(2) After double enzyme digestion, the sticky ends of the target gene are different, and the sticky ends of the cutting vector are also different, which can avoid the reverse connection between the target gene and the vector, reduce the connection between the target gene and the target gene, and improve the proportion of recombinant plasmid.
(3) LacZ gene of E.coli pUC 18 plasmid can express β -galactosidase if foreign gene is not inserted. When the medium contains IPTG and Xgal, Xgal will be hydrolyzed to blue by β galactosidase, and E.coli will form blue colonies. White colony formation. In addition to glucose, nitrogen sources, inorganic salts, water, growth factors and other essential nutrients for Escherichia coli, IPTG, X-gal and ampicillin should also be added to the selected medium. Because the target gene was inserted into the LacZ gene of the recombinant plasmid, the LacZ gene could not express β-galactosidase, so the Escherichia coli successfully introduced into the recombinant plasmid formed a white colony in the culture medium.

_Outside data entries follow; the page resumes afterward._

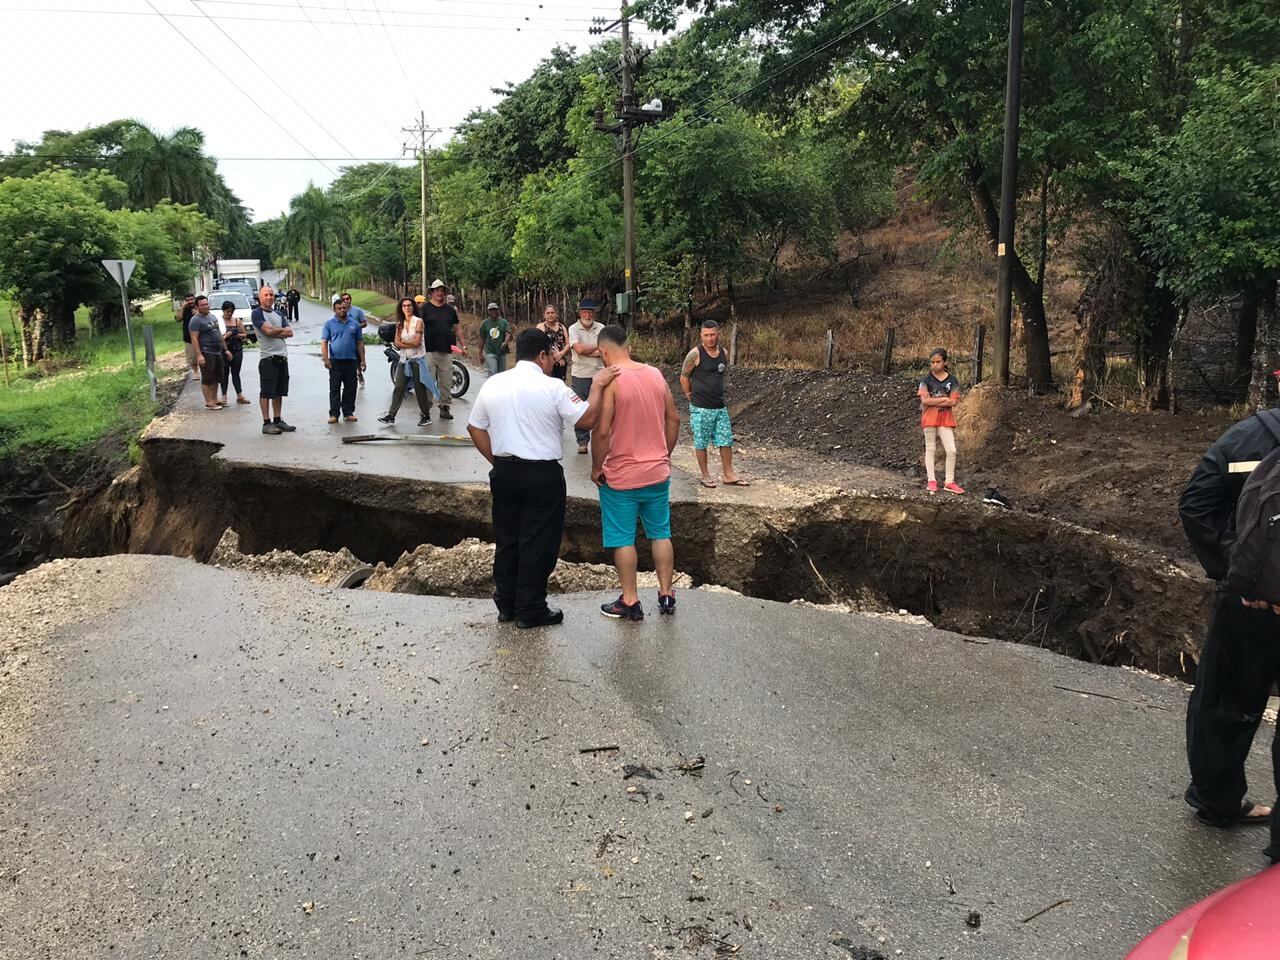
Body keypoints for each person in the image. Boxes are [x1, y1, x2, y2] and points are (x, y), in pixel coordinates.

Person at [466, 328, 618, 629]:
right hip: (541, 475)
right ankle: (531, 608)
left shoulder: (494, 384)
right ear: (542, 356)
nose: (552, 362)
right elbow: (587, 419)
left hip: (505, 472)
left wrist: (497, 461)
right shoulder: (553, 388)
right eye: (551, 356)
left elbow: (475, 428)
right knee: (538, 541)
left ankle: (507, 605)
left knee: (508, 539)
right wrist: (598, 386)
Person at [1179, 408, 1280, 862]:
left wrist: (1238, 571)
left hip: (1247, 604)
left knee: (1223, 698)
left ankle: (1217, 800)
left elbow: (1196, 504)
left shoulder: (1246, 437)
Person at [591, 324, 681, 621]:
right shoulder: (655, 374)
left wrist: (595, 468)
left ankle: (630, 601)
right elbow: (674, 420)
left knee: (623, 539)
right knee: (660, 533)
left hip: (621, 477)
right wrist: (663, 455)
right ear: (627, 347)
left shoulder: (612, 381)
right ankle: (666, 595)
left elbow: (602, 433)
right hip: (657, 473)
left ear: (603, 352)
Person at [680, 320, 747, 488]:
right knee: (701, 442)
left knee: (726, 440)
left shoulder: (723, 352)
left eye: (712, 335)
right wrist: (690, 396)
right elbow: (684, 377)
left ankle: (728, 473)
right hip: (701, 408)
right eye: (706, 335)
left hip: (719, 406)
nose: (710, 338)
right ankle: (705, 474)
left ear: (718, 334)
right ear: (701, 336)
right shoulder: (695, 354)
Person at [379, 296, 436, 426]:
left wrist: (403, 342)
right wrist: (406, 343)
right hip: (404, 360)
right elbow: (396, 343)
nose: (407, 308)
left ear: (413, 307)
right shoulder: (400, 323)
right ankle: (391, 416)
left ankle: (426, 416)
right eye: (404, 306)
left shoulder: (419, 321)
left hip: (417, 360)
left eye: (409, 305)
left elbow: (416, 342)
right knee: (399, 387)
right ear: (401, 308)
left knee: (420, 389)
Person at [917, 348, 964, 494]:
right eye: (932, 362)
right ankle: (931, 480)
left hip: (945, 418)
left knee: (951, 450)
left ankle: (949, 481)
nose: (935, 365)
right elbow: (924, 400)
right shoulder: (925, 380)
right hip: (929, 417)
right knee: (930, 448)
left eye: (938, 362)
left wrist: (935, 400)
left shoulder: (952, 380)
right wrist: (944, 399)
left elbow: (954, 402)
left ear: (945, 362)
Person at [251, 286, 296, 435]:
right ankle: (266, 423)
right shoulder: (257, 314)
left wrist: (274, 331)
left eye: (271, 295)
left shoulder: (278, 313)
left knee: (279, 391)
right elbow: (267, 332)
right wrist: (279, 331)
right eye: (266, 295)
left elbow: (290, 332)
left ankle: (278, 420)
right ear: (260, 297)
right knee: (266, 391)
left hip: (282, 357)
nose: (269, 297)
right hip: (268, 358)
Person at [418, 279, 465, 421]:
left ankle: (445, 408)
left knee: (446, 382)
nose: (440, 293)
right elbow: (418, 326)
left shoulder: (450, 310)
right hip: (429, 351)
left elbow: (457, 327)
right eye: (437, 290)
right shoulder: (424, 309)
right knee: (429, 382)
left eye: (442, 290)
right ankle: (426, 410)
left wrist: (464, 345)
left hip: (446, 351)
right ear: (432, 292)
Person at [567, 299, 604, 454]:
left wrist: (585, 350)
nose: (588, 315)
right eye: (584, 312)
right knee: (581, 408)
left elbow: (604, 350)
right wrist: (596, 347)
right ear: (580, 313)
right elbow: (579, 349)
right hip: (580, 374)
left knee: (601, 407)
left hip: (599, 373)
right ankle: (582, 441)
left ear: (594, 313)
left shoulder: (601, 328)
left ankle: (601, 440)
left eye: (590, 312)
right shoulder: (573, 329)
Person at [320, 298, 366, 423]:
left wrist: (362, 360)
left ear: (347, 308)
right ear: (334, 310)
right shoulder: (329, 324)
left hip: (351, 361)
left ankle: (348, 412)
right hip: (335, 361)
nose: (342, 310)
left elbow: (359, 343)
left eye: (344, 308)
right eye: (339, 308)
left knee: (350, 388)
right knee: (334, 388)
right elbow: (324, 342)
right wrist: (326, 359)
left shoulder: (354, 324)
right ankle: (334, 414)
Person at [188, 296, 232, 410]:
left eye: (206, 304)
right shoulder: (195, 320)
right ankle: (208, 402)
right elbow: (194, 339)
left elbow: (218, 333)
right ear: (197, 307)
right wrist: (199, 355)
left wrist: (225, 349)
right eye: (202, 305)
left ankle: (215, 399)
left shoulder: (212, 317)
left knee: (217, 377)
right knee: (208, 377)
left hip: (217, 351)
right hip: (206, 351)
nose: (205, 306)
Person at [217, 299, 250, 405]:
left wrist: (237, 335)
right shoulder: (219, 322)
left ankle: (240, 395)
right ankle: (223, 397)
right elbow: (218, 337)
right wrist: (227, 334)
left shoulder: (237, 321)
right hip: (224, 350)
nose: (229, 314)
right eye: (227, 311)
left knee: (236, 373)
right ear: (223, 311)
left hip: (236, 349)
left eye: (231, 311)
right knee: (224, 373)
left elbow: (245, 334)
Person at [536, 305, 571, 382]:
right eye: (548, 313)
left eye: (552, 313)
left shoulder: (562, 327)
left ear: (556, 314)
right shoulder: (541, 327)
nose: (550, 315)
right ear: (544, 315)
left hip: (561, 362)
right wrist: (554, 356)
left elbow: (568, 344)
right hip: (546, 362)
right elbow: (538, 345)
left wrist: (561, 354)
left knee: (559, 385)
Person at [478, 303, 512, 375]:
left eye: (494, 309)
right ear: (488, 311)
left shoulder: (504, 322)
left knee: (501, 374)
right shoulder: (484, 323)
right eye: (491, 310)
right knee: (493, 372)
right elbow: (481, 339)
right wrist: (480, 353)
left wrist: (505, 342)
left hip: (501, 352)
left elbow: (508, 333)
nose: (493, 311)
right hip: (490, 352)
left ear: (498, 310)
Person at [177, 293, 198, 381]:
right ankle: (196, 372)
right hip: (188, 337)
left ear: (194, 300)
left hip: (200, 336)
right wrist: (182, 308)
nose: (190, 302)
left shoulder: (199, 308)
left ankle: (204, 371)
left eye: (191, 299)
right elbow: (178, 319)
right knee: (192, 357)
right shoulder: (184, 310)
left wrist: (198, 312)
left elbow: (207, 315)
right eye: (188, 300)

(4) According to the data in the table, the higher the concentration of crude expression product, the less the number of surviving endothelial cells, indicating that recombinant endostatin (or crude expression product) can inhibit the proliferation of capillary endothelial cells.
So the answer is: (1) reverse transcription PCR? (2) Reverse
(3) (3) LacZ gene on white recombinant plasmids of IPTG, X-gal and ampicillin has been destroyed and cannot be expressed.
(4) Living cell count, endostatin can effectively inhibit vascular proliferation.